Quelles étaient ses relations avec le mouvement syndical ?
Elles étaient permanentes, de tous temps. Avec la CFDT bien sûr et puis avec la Confédération européenne des syndicats avec laquelle il entretenait de relations très étroites. Lorsqu’il s’agissait de prendre une décision, il privilégiait ses relations à la fois avec le mouvement syndical et avec le Comité économique et social européen sur lequel il comptait beaucoup pour accompagner ses politiques économiques et sociales. Il a été de ce point de vue remarquable et très proche. Je dirai qu’il a toujours été d’abord syndicaliste et il a toujours affirmé qu’il était plus à l’aise avec le mouvement syndical que partout ailleurs. Il n’y avait pas une décision importante quelle qu’elle soit sans qu’elle n’ait été précédée d’une réunion informelle entre Jacques Delors et les dirigeants syndicaux européens. Même si parfois les discussions étaient un peu raides, il venait s’expliquer et échanger.

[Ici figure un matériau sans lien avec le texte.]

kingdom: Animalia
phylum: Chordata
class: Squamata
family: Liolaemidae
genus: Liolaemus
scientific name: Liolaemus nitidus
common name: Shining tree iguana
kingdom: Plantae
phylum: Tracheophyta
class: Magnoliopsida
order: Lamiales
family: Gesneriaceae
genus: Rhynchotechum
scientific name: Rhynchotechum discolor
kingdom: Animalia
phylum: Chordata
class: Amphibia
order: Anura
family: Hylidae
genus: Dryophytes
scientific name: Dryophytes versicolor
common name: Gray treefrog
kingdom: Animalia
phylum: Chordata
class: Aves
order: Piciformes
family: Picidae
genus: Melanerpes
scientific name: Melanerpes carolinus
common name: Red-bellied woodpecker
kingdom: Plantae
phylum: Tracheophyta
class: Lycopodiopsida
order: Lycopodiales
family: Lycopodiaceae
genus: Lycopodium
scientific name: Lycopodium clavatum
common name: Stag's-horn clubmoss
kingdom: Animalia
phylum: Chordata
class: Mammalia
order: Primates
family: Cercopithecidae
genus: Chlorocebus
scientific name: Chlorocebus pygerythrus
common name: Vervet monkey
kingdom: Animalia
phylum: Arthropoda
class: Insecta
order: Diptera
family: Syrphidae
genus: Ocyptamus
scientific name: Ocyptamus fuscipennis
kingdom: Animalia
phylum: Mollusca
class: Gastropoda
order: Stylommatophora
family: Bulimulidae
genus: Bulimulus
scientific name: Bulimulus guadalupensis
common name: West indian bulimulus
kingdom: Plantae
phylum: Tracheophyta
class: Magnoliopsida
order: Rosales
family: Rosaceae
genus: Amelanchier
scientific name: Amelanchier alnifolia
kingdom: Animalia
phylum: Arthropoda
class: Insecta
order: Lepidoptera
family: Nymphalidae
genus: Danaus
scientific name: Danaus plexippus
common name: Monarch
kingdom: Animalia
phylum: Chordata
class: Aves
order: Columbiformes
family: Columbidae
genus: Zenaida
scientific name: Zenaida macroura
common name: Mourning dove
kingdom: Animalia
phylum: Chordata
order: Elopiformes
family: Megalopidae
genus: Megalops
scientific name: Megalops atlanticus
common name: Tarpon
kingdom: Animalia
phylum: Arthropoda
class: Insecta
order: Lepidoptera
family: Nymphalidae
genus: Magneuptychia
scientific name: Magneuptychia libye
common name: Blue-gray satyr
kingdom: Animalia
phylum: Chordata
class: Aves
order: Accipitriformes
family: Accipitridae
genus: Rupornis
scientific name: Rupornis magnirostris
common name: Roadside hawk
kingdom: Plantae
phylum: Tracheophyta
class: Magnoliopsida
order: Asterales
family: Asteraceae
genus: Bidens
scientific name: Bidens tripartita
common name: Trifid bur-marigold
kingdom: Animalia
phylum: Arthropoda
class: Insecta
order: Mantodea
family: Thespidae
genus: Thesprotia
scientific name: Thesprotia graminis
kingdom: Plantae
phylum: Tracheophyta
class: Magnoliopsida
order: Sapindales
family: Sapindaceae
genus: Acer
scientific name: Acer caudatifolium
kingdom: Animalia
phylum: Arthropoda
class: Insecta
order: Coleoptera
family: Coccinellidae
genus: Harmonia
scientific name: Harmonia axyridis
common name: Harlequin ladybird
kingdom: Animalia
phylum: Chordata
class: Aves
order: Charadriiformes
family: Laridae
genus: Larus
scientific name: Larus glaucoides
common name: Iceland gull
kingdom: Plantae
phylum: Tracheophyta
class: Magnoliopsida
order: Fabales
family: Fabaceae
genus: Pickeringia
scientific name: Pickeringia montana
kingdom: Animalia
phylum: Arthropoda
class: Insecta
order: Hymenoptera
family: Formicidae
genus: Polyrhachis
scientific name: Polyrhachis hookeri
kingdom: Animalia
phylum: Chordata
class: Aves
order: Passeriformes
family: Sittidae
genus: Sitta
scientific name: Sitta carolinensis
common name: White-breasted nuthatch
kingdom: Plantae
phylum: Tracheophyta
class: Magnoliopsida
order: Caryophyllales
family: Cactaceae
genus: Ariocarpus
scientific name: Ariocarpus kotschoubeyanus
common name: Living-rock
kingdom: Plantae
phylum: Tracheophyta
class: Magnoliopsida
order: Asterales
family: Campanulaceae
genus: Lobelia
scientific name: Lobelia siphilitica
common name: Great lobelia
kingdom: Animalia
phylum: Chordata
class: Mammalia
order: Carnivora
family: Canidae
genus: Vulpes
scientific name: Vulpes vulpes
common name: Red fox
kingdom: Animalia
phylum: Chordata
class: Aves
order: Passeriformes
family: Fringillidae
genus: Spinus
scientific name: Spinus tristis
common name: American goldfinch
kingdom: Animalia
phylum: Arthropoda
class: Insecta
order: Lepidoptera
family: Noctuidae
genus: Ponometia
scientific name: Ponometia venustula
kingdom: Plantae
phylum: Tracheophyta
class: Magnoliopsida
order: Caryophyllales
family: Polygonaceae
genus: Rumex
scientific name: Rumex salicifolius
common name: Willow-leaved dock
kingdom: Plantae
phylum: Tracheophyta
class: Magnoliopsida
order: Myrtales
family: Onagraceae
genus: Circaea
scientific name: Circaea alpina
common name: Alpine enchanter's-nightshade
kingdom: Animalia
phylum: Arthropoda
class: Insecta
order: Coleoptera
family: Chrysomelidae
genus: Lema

Quel rôle Jacques Delors a-t-il joué dans la Convention sur l’avenir de l’Europe ?
La Convention a eu lieu après sa présidence. Mais il en est à l’origine. Durant son mandat, il a conduit une ligne visant à passer du Marché commun à des politiques communes en termes industriel, économique et social importantes. Tout ce qui a suivi est directement lié à ces politiques qu’a initié Jacques Delors. Il faut se rappeler que l’Europe était totalement en panne et que c’est lui qui l’a relancée. Je dirai que le processus conventionnel découle de son action et on s’y est référé pour l’engager.
Et sur un plan plus personnel ?
Je dirais qu’au début c’était « je t’aime moi non plus » et je m’autorise à affirmer qu’ensuite nos relations furent très étroites, je peux même dire que j’étais plus ou moins devenu son confident…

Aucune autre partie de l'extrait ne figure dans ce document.